Трудно сказать, повлияло ли ночное нападение на решение царя, но через день Влада выпустили из поруба. С предложением Валентина перебраться в Швецию или Форт-Росс ветеринар сразу согласился. Ещё раз оказаться в царских застенках Быстров не желал ни за какие деньги. После некоторого раздумья он выбрал Швецию, куда и отбыл с полученной от царя подорожной на выезд. Ещё через неделю в царских палатах состоялся следующий разговор.
– Когда, говоришь, Урусов узнал об аресте коновала? – мрачно спрашивал Иоанн своего наперсника, Годунова.
– По дням выходит, что в тот самый день. Ночью немца схватили, утром закончили обыск, а вечером Урусову о том объявили. В тот же день, на ночь глядя, дьяк и гонца отправил, с ним грамоту отписал, вот она. – Борис положил перед царём краткую просьбу Урусова отпустить Быстрова Влада, иначе магаданцы оружия не продадут.
– Что же, выходит, колдуны магаданцы? Как объяснить, что за полдня тысячу вёрст их письмо пролетело? Так даже соколы не летают, не то что голуби почтовые.
– Пожалуй, не тысячу, а все полторы тысячи вёрст будет до Чусовой реки. Не могу представить, как они это делают. – Годунов был чужд всякой мистики, что бы о нём ни писал Пушкин. – Может, механика чудная, вроде ружья. Зарядил письмо, выстрелил, оно за тысячу вёрст летит… Пушки магаданские, бают, за три версты стреляют. Так-то ядрами тяжёлыми, а письмо лёгкое, его за тридцать вёрст можно пульнуть.
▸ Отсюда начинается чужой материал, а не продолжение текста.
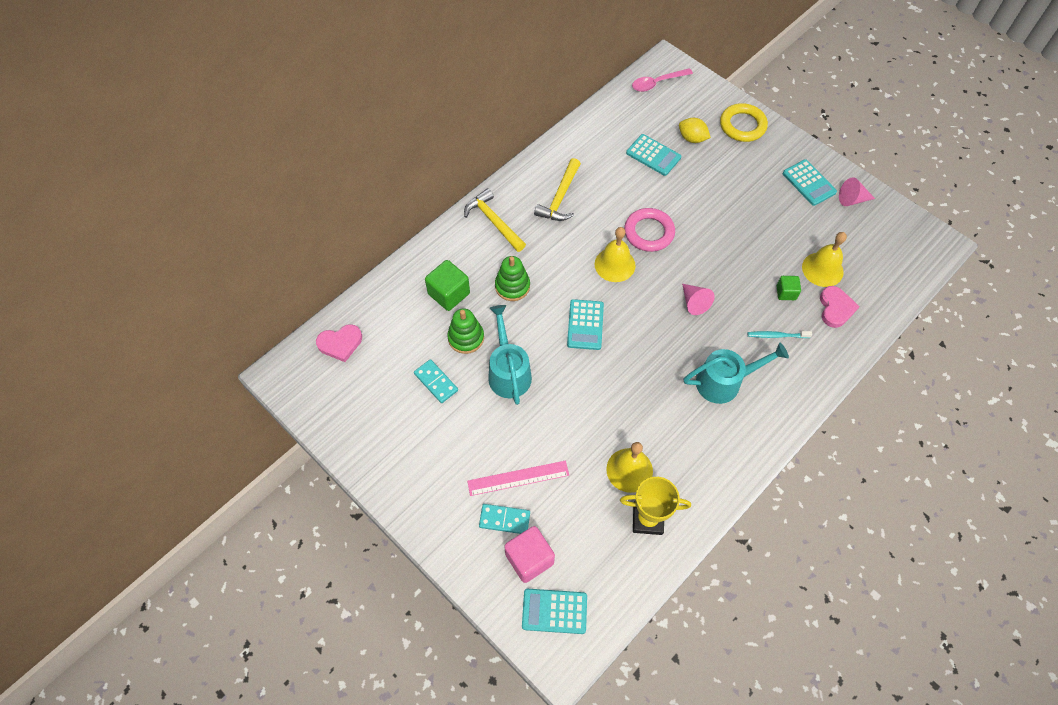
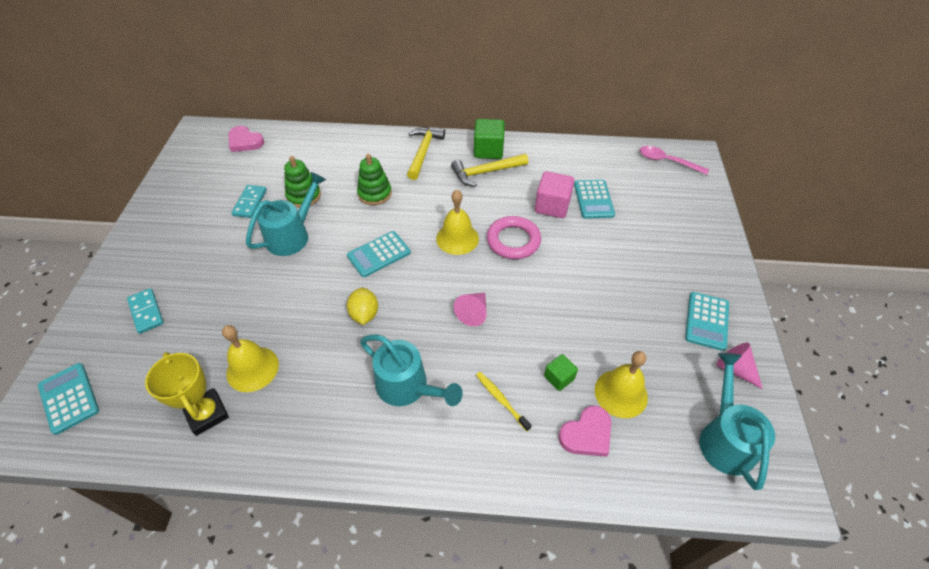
camera: 50 degrees right, 10 degrees down
(449, 294) = (335, 166): green cube -> green cube (488, 150)
(518, 478) = (193, 297): pink ruler -> none
(529, 559) = (115, 350): pink cube -> pink cube (552, 206)
(692, 138) = (642, 212): yellow lemon -> yellow lemon (364, 314)
(742, 125) = (702, 236): yellow ring -> none
(776, 335) = (501, 400): turquoise toothbrush -> yellow toothbrush
(889, 243) = (724, 437): none -> turquoise watering can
– Но не за полторы тысячи? – огрызнулся параноидальный Иоанн. – Посылай гонца Урусову, всё, мол, в порядке. Хотя дьяк уже купил оружие, думаю. Своих-то магаданцы предупредили наверняка. И делай, что хочешь, но разберись с магаданцами, как они свои письма шлют. Не хватало нам колдовского гнезда под самым Кремлём.

 

Именно в этот час, когда царь вспомнил Урусова, дьяк стоял на крепостной стене Ёбурга, разглядывая орду сибирских татар, кружившую вокруг высоких стен. Набег Кучума, решившего лично проверить свои окраины, а, вероятнее всего, позарившийся на богатство магаданцев, застал русский обоз в устье Ярвы. Пришлось срочно укрываться в крепости да ждать указаний из Форт-Росса. Услышав подобное из уст нового коменданта крепости Ивана Петрова, когда-то первого аманата магаданцев, ныне семнадцатилетнего воеводы, Урусов не поверил. Однако Иван, привыкший за два года к рациям, лично испытывавший первые экземпляры, легко провёл дьяка к радисту, показал на металлический ящик.
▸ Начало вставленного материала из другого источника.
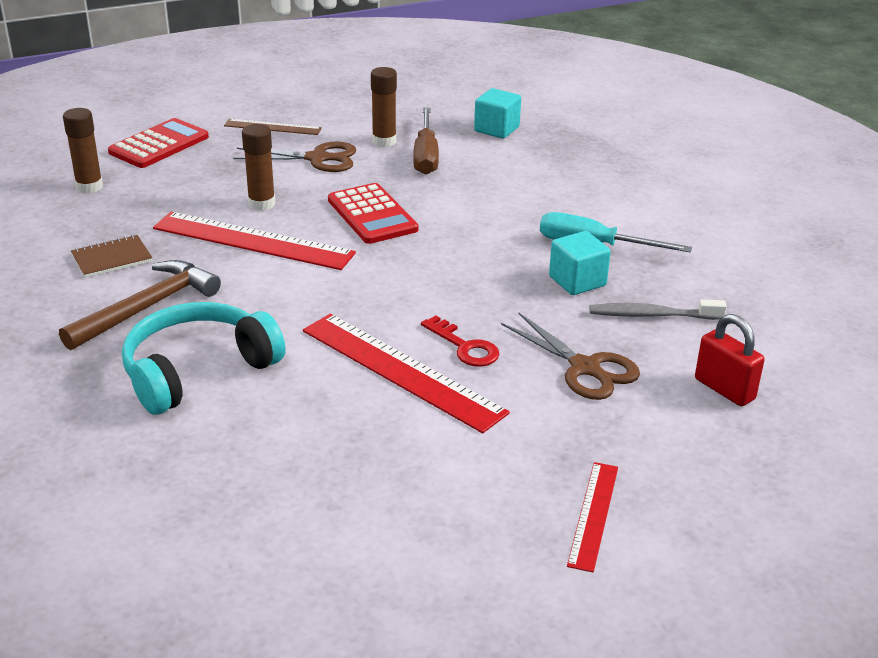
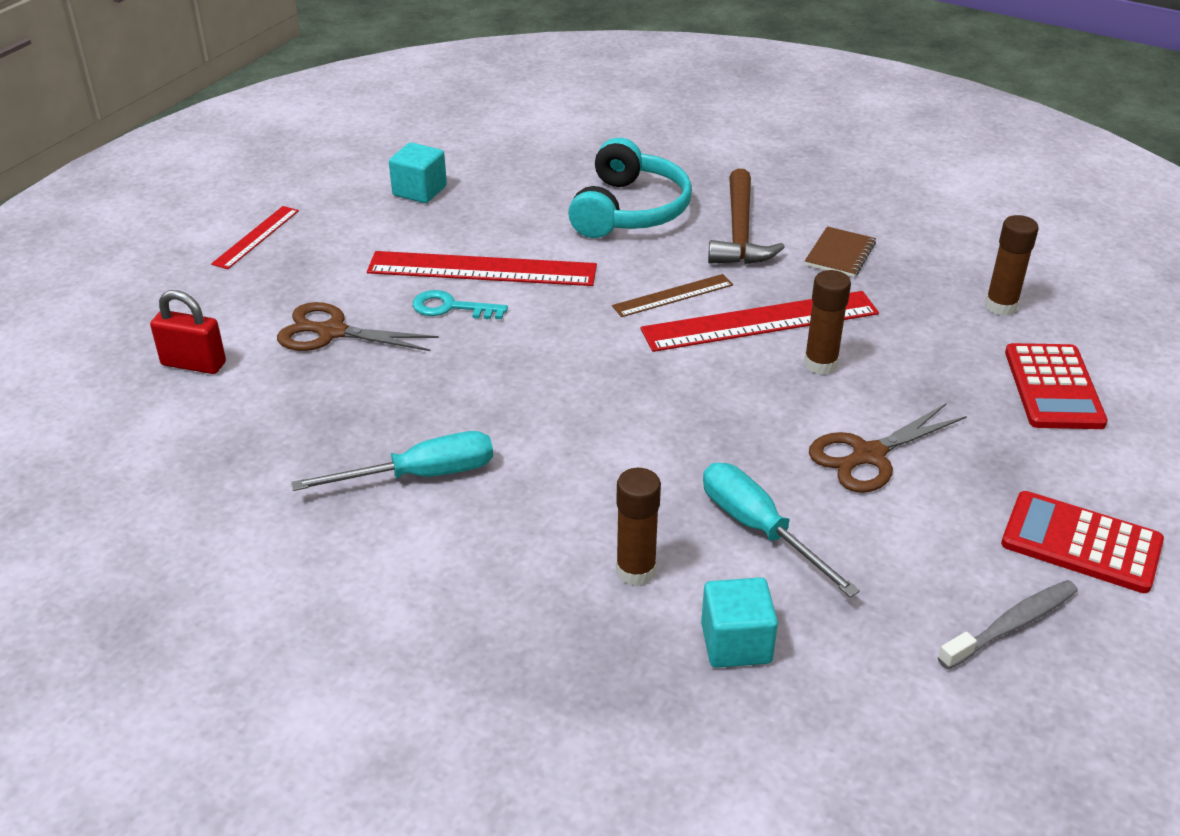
camera: 145 degrees right, 5 degrees up
(272, 127) = (1000, 482): brown ruler -> brown ruler (673, 295)
(372, 215) = (697, 404): red calculator -> red calculator (1081, 543)
(384, 141) = (842, 529): brown glue stick -> brown glue stick (636, 571)
(425, 156) = (759, 529): brown screwdriver -> turquoise screwdriver
(465, 347) = (451, 307): red key -> turquoise key
(577, 281) = (404, 418): turquoise cube -> turquoise cube (419, 191)
(593, 515) = (256, 237): red ruler -> red ruler turned 45 degrees clockwise
(652, 315) = (300, 412): grey toothbrush -> grey toothbrush (1011, 625)

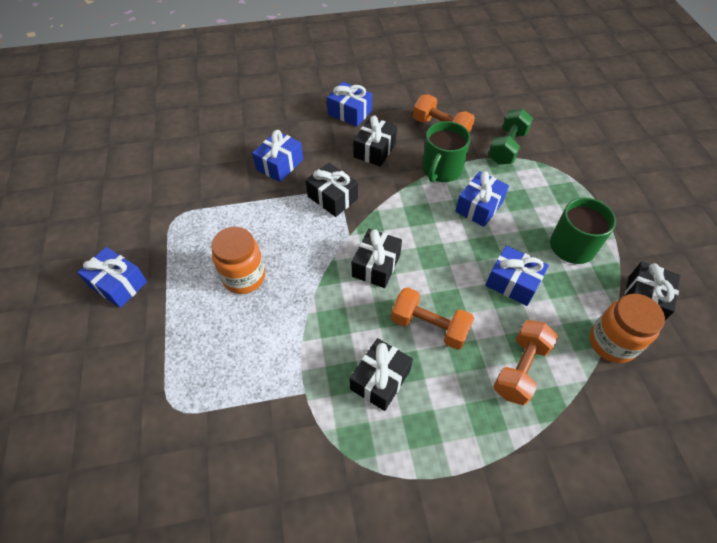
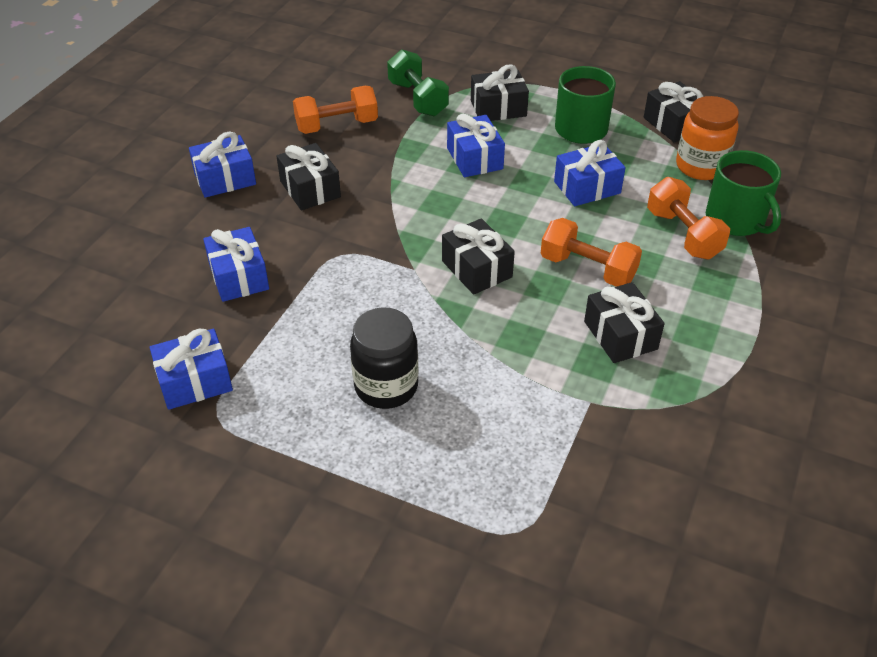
camera: 55 degrees left, 10 degrees down
(118, 284) = (274, 521): blue gift -> blue gift (195, 381)
(244, 277) = (386, 386): orange jar -> black jar
(332, 198) = (344, 256): black gift -> black gift (498, 108)
(429, 326) = (587, 269): orange dumbbell -> orange dumbbell turned 60 degrees clockwise
(441, 169) = (396, 157): green mug -> green mug (736, 220)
Дал послушать русскому дьяку переговоры через вторую пару наушников. В принципе, ничего запретного Иван не сделал, рации не были секретными, в отличие от рецепта пороха и капсюля. Парень даже попытался объяснить дьяку, что рация – не колдовство, а обычная механика, как выстрел из ружья. Пулю, вылетающую из ружья, никто не видит, в отличие от стрелы из лука? Так и здесь, рация посылает маленькие, очень быстрые «пульки», каждая размером с одно слово. Эти «пульки» попадают в другую рацию, которая их в слова переделывает. Довольно правдивое разъяснение принципа радио для шестнадцатого века, во всяком случае, Урусова такой рассказ удовлетворил.
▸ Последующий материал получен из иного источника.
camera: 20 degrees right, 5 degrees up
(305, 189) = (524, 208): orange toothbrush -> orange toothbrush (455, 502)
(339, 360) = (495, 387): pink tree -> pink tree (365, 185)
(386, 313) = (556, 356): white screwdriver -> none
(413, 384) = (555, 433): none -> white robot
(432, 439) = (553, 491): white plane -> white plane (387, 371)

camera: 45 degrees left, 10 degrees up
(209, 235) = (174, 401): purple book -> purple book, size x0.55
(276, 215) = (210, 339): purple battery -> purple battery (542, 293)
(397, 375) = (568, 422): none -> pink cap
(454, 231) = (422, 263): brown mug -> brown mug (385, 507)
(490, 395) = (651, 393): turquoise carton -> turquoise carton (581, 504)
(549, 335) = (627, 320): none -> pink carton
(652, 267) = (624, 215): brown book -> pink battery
Примерно через час, когда осаждённые насчитали в рядах орды до восьми тысяч воинов, Павел Аркадьевич пригласил к рации Ивана. Ему он долго и нудно объяснял, что самого Кучума трогать нельзя. Хан этот старый, скоро ослепнет и потеряет всякий авторитет среди сибирского ханства. Если Кучум погибнет, власть может захватить более энергичный хан, тогда магаданцам придётся туго. Такого объяснения для понятливого Ивана хватило вполне. Хотя между строк Павел Аркадьевич мог бы добавить: «Без Кучума покорение Сибири Ермаком может пойти труднее. Сибирским племенам не нужна станет дружба с сильными казаками, если не будет против кого дружить. А захват казаками отдельных племён затянется на многие годы. И может замедлить покорение Сибири русскими».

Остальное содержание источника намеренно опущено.